RECORDS FOR THE EXERCISE section start

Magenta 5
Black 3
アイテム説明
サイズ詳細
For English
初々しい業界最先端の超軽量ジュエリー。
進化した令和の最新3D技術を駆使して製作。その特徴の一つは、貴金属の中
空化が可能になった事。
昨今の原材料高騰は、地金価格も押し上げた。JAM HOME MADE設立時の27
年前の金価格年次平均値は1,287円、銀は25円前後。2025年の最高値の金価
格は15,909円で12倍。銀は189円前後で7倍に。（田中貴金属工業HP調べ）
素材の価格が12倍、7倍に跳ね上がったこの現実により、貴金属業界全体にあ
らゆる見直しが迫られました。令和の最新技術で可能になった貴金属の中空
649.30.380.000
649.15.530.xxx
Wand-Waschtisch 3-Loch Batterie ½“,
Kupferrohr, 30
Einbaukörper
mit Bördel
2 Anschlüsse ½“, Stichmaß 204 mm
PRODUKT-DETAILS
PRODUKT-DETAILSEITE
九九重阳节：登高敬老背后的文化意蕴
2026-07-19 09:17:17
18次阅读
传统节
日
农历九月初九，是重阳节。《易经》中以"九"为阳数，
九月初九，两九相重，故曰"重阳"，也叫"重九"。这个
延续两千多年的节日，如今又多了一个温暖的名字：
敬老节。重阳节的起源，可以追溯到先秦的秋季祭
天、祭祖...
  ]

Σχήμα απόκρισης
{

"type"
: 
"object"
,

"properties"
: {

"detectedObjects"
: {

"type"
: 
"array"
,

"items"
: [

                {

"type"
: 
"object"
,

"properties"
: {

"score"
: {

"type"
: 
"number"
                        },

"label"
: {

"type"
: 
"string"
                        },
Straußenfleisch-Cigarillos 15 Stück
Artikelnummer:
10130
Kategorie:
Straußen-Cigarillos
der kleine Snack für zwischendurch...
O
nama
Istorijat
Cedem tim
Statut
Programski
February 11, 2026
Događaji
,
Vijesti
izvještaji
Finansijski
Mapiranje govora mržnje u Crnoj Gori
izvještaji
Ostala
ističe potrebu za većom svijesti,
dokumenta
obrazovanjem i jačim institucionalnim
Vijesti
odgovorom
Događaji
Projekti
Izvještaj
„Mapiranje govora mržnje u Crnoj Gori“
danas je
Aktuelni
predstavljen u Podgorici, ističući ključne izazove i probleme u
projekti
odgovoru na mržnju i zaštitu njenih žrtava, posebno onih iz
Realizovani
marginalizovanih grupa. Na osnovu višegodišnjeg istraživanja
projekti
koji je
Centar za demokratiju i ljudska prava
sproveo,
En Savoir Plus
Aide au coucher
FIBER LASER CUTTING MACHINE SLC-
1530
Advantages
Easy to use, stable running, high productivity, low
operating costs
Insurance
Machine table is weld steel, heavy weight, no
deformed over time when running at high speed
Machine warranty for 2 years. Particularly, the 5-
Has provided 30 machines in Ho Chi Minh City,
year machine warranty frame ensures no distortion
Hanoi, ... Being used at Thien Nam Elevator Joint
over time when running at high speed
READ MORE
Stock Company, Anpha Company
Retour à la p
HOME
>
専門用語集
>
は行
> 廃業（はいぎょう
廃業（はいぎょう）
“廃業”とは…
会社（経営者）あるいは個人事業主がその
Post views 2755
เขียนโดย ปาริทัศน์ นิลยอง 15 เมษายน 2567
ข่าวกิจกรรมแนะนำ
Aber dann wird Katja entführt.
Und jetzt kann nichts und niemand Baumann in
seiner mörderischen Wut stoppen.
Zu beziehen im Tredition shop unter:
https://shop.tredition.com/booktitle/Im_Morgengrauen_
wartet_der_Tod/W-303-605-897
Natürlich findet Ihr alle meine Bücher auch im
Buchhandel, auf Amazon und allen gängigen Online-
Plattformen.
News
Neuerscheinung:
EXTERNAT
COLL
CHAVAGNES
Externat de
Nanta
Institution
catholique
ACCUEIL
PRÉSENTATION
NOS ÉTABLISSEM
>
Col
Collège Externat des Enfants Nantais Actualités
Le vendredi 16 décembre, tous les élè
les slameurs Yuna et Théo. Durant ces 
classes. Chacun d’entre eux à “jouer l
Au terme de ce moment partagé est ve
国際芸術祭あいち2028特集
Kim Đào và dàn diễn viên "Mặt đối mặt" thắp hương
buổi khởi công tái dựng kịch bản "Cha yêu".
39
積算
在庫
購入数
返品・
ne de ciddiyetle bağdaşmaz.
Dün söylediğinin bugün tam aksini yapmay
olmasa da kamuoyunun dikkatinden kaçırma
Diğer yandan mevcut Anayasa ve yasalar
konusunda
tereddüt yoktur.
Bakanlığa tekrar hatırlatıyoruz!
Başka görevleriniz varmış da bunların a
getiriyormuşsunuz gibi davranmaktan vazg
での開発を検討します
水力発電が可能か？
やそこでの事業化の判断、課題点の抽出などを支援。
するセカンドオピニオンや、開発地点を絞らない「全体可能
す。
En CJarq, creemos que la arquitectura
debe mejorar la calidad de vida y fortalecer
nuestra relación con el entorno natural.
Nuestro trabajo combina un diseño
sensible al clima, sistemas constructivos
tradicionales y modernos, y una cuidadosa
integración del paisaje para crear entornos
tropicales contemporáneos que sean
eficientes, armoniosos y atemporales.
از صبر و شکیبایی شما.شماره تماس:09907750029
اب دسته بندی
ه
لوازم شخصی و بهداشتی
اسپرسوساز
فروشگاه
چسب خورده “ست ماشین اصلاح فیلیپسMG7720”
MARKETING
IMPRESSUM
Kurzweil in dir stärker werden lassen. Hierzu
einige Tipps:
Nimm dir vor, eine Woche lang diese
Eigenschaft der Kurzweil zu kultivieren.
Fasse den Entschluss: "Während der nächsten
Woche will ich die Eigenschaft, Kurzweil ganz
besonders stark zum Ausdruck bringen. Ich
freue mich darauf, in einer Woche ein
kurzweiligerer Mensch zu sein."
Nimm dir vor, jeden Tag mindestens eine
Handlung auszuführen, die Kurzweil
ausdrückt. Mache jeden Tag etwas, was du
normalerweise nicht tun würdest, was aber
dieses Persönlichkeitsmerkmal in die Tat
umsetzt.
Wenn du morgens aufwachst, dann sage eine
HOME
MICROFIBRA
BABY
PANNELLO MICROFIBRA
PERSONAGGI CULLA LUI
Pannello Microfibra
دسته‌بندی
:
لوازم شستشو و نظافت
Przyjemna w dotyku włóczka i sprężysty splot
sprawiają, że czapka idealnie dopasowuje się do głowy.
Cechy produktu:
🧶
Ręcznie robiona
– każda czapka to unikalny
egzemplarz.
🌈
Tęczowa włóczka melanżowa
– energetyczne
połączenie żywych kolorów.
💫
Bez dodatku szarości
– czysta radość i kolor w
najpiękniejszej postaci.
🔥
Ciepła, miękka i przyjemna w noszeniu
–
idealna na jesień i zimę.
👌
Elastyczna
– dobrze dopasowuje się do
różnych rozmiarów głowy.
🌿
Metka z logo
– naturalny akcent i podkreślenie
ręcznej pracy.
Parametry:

RECORDS FOR THE EXERCISE section end

■ **EXERCISE REQUIREMENTS**
Return each line from the items above that contains the string "high", matching case.

■ **WRITTEN REPLY**
Easy to use, stable running, high productivity, low
deformed over time when running at high speed
over time when running at high speed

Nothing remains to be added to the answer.